Voluntary taxes make people more generous.
You might not believe it, but these real-life examples represent exactly the kind of far-out thinking that has solved vexing social issues.
Overwhelming conflicts in Gaza, Syria and with ISIS seem to point to ever-more violent solutions to violent problems. But there are many other ways to settle conflicts. Things felt as hopeless in violence-ridden Bogotá, Columbia, in the 1990s, when a visionary Antanas Mockus Šivickas became mayor twice (1995-1998; 2001-2003). He's credited with making his city of seven million people a far safer and happier place. He did it through highly creative problem solving.
At particularly lawless traffic intersections where people were regularly run down by trucks and cars, Antanas Mockus deployed groups of mimes who entered traffic and made bad drivers into a mocking spectacle. The approach worked. Pride helped shift driver's behavior for the better -- all done through nonviolent, creative tactics. Who wants to be mocked by a mime?
Šivickas used societal norms to nudge people to be a little nicer to one another, and his unorthodox tactics significantly lowered 1990s urban violence and crime. He asked people to pay extra taxes, and surprisingly, they did: In 2002, Bogotá collected more than three times the revenue it had in 1990. To improve participation and traffic, he gave citizens voting cards, like today's Facebook likes. By distributing 350,000 "thumbs up/down" cards, the public could peacefully support or discourage antisocial public behavior.
Regular people got into it, and things changed drastically for the better.
As a game designer, I think of how thousands of years of playing chess, Go and even contemporary computer games have helped shape how we think about problem-solving. We've learned, on the board and in life, there are two sides to every story, but likely many more. Meanwhile, "might makes right" remains a large part of the justification of foreign policy. Our games still model heroic battles with clear winners and set goals. But our reality -- from city streets to war zones --just doesn't look like that any more. Perhaps it never did.
Šivickas has shown us people are inherently cooperative -- as psychologist Michael Tomasello has repeatedly found in his studies of kids before they even speak. It turns out, we share and work together from birth.
To make Bogotá's changes, this radical mayor bet on his creative instinct, but data collected during his leadership proved his unorthodox tactics had a direct result on building a better society. And best of all, no one lost: Jails did not fill, no one was killed and different cultural groups didn't face massive oppression. With some creative frameworks, people were able to solve their own problems in their own culture.

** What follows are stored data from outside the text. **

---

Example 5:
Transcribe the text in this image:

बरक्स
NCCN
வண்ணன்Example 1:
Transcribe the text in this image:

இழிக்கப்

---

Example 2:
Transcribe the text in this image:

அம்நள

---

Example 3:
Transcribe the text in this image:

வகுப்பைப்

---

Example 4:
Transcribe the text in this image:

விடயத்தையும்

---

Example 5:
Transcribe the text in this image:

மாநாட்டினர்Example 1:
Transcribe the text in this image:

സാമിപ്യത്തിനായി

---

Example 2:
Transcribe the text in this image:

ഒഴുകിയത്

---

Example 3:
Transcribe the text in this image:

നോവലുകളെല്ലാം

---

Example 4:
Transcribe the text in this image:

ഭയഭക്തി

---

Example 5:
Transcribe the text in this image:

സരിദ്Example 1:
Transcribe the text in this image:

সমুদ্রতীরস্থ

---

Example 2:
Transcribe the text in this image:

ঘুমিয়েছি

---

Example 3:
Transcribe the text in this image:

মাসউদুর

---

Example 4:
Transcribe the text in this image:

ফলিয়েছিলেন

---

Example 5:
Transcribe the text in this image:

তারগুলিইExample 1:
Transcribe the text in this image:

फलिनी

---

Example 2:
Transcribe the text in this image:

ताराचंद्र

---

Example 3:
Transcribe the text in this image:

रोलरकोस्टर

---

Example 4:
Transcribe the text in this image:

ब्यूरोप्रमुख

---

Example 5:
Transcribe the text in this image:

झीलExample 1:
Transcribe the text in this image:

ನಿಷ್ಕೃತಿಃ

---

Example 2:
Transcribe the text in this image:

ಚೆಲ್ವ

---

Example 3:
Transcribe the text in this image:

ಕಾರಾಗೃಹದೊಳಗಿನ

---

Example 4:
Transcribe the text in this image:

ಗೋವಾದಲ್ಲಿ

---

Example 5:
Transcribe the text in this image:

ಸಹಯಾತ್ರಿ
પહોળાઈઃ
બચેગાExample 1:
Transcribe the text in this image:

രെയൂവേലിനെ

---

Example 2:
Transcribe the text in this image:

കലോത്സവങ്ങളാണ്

Such unusual strategies -- and the gall to enact them -- are desperately needed as we increasingly face complicated conflicts that seem to have no way out. Police and citizens distrust one another in places like Ferguson, Missouri. Bullies taunt kids from rich neighborhoods to poor. Old ways of fetishizing power, such as nationalism, and winner-takes-all need to be replaced with new models in which complicated people in global, complex societies can not only get along but prosper. It's not impossible. We need resilient communities that not only survive, but thrive.
And as law scholar Yochai Benkler noted in his bookThe Penguin and the Leviathan: Triumph of Cooperation Over Self-Interest (2011), systems built wholly on self-interest end up as disasters. Parts of society that serve everyone -- from public parks to Wikipedia -- last longer and make people happier.

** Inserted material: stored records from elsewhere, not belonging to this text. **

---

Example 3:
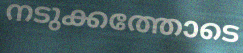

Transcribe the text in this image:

നടുക്കത്തോടെ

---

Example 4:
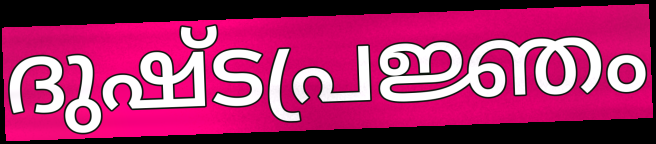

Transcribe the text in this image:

ദുഷ്ടപ്രജ്ഞം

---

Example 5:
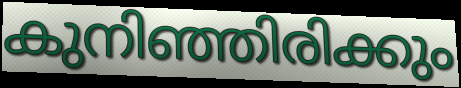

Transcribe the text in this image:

കുനിഞ്ഞിരിക്കും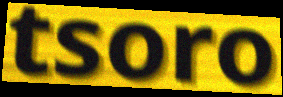
tsoro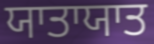
ਯਾਤਾਯਾਤ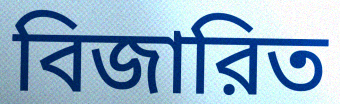
বিজারিত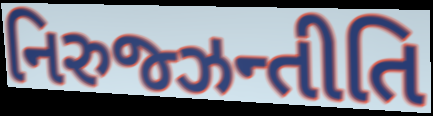
નિરુજ્ઝન્તીતિ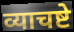
व्याचष्टे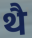
थै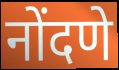
नोंदणे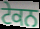
ਟੇਕਨ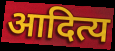
आदित्य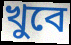
খুবে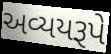
અવ્યયરૂપે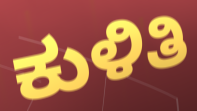
ಕುಳಿತಿ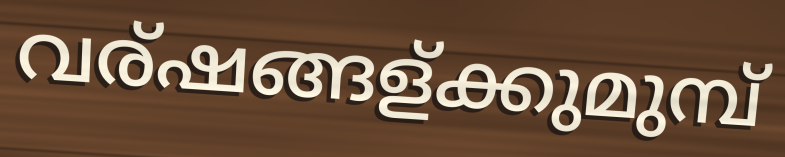
വര്ഷങ്ങള്ക്കുമുമ്പ്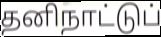
தனிநாட்டுப்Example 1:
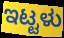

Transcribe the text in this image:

ಇಟ್ಟಳು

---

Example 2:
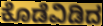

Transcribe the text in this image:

ಕೊಡೆವಿಡಿದ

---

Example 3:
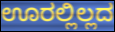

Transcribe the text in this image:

ಊರಲ್ಲಿಲ್ಲದ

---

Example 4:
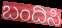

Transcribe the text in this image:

ಬಂದಿಸಿ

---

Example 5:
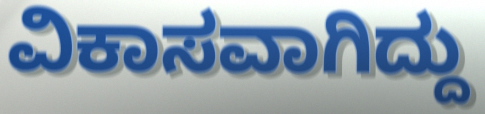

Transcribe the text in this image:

ವಿಕಾಸವಾಗಿದ್ದು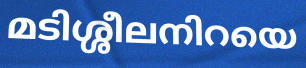
മടിശ്ശീലനിറയെ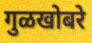
गुळखोबरे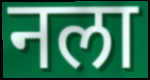
नला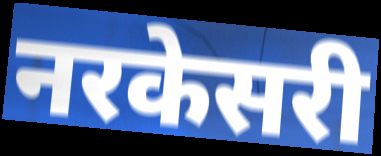
नरकेसरीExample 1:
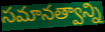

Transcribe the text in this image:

సమానత్వాన్ని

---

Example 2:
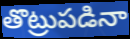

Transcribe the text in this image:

తొట్రుపడినా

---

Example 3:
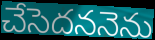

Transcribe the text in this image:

చేసెదననెను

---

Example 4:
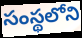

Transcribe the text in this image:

సంస్థలోని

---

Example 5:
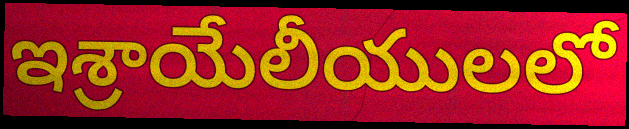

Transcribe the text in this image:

It's time to recast the molds. Let's find new ways to model unusual forms of cooperation. Games like Pandemic or Pox: Save the People, two board games where teams of people fight against spreading viruses, are a first step. Let's tell stories that replace the "bad guy" with the challenges we face together.
We must reinvent rusty old conflict models, or we will never escape the vicious cycle of war countering war. Violence isn't the answer to seemingly intractable problems. And yet, we're only as brilliant as the tools we've learned to use.